Jeśli myślicie, że usnęłam na klawiaturze tworząc to dziwne słowo z tytułu to jesteście w błędzie.
Kilka dni temu do naszej kolekcji, godnej muzeum tortur, dołączył sprzęt zwany HKAFO czyli ogólnoustrojowa orteza biodrowo-kolanowo-skokowo-stopowa.

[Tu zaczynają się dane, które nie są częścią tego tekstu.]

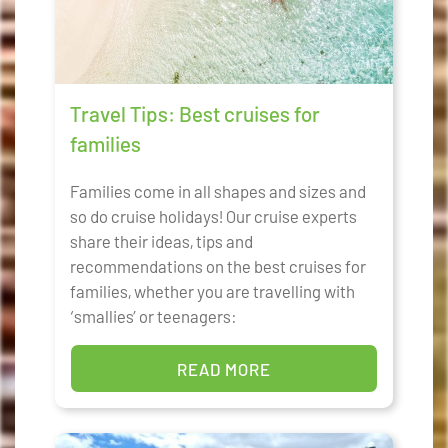
Travel Tips: Best cruises for
families
Families come in all shapes and sizes and
so do cruise holidays! Our cruise experts
share their ideas, tips and
recommendations on the best cruises for
families, whether you are travelling with
‘smallies’ or teenagers:
READ MORE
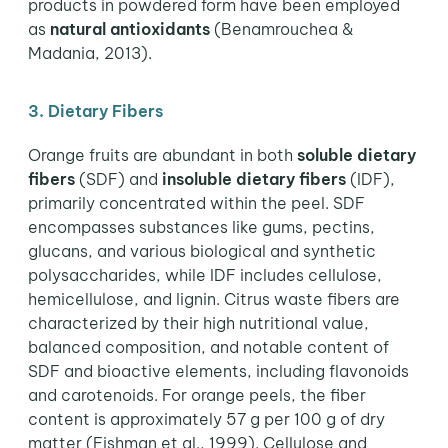
products in powdered form have been employed
as
natural antioxidants
(Benamrouchea &
Madania, 2013).
3. Dietary Fibers
Orange fruits are abundant in both
soluble dietary
fibers
(SDF) and
insoluble dietary fibers
(IDF),
primarily concentrated within the peel. SDF
encompasses substances like gums, pectins,
glucans, and various biological and synthetic
polysaccharides, while IDF includes cellulose,
hemicellulose, and lignin. Citrus waste fibers are
characterized by their high nutritional value,
balanced composition, and notable content of
SDF and bioactive elements, including flavonoids
and carotenoids. For orange peels, the fiber
content is approximately 57 g per 100 g of dry
matter (Fishman et al., 1999). Cellulose and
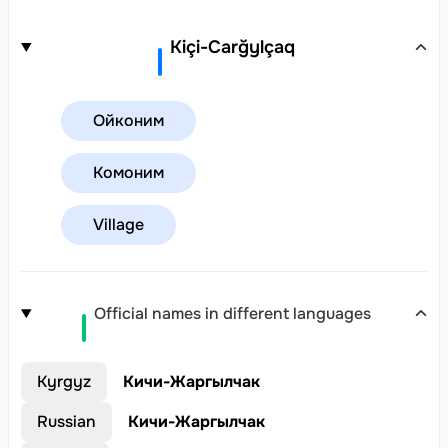
Kiçi-Carğylçaq
Ойконим
Комоним
Village
Official names in different languages
Kyrgyz
Кичи-Жаргылчак
Russian
Кичи-Жаргылчак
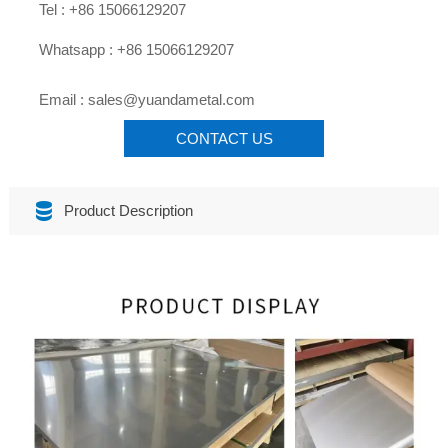

Tel : +86 15066129207

Whatsapp : +86 15066129207

Email : sales@yuandametal.com
CONTACT US

Product Description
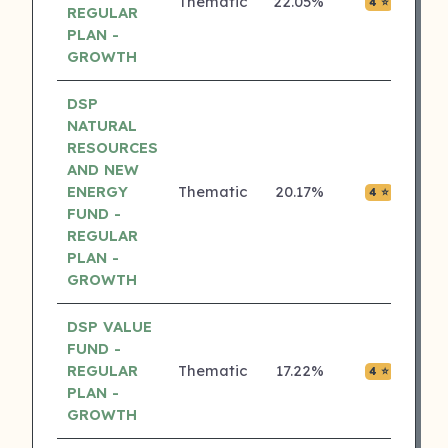
Thematic
22.05%
₹0.01
4 ⭐
REGULAR
PLAN -
GROWTH
DSP
NATURAL
RESOURCES
AND NEW
ENERGY
Thematic
20.17%
₹0.00
4 ⭐
FUND -
REGULAR
PLAN -
GROWTH
DSP VALUE
FUND -
REGULAR
Thematic
17.22%
₹0.00
4 ⭐
PLAN -
GROWTH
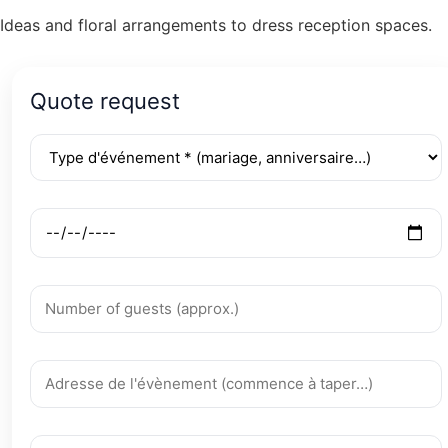
Ideas and floral arrangements to dress reception spaces.
Quote request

Choć nienawidzę tego czegoś z całego serca, uważam, że jest to cenny nabytek w naszym domu. Siemek ładnie przyjmuje w nim pozycję stojącą, od pasa w dół biernie, za to górna część tułowia i szyja muszą sobie radzić wyłącznie dzięki pracy mięśni. I o to nam chodziło. To najsłabsze "części" naszego chłopaka i powinny zostać wzmocnione.
Samodzielne stanie to dla Siemula wciąż zbyt zaawansowany poziom akrobacji, musimy jednak przygotować jego ciało na taką ewentualność.
Sprzęt wydaje się być fajnie wykonany, choć użytkujemy go bardzo krótko. "Nogawki", choć robione na wymiar, są jednak nieco zbyt długie, ale zaradziłam temu metodami niezbyt profesjonalnymi, ale skutecznymi (karton włożony w część "bucikową", dzięki czemu Siemek opiera się na stopach, a nie wisi). Mimo tego drobnego mankamentu (za który będę wdzięczna później, gdy synio podrośnie) jestem zadowolona.
Siemek na szczęście też nie marudzi.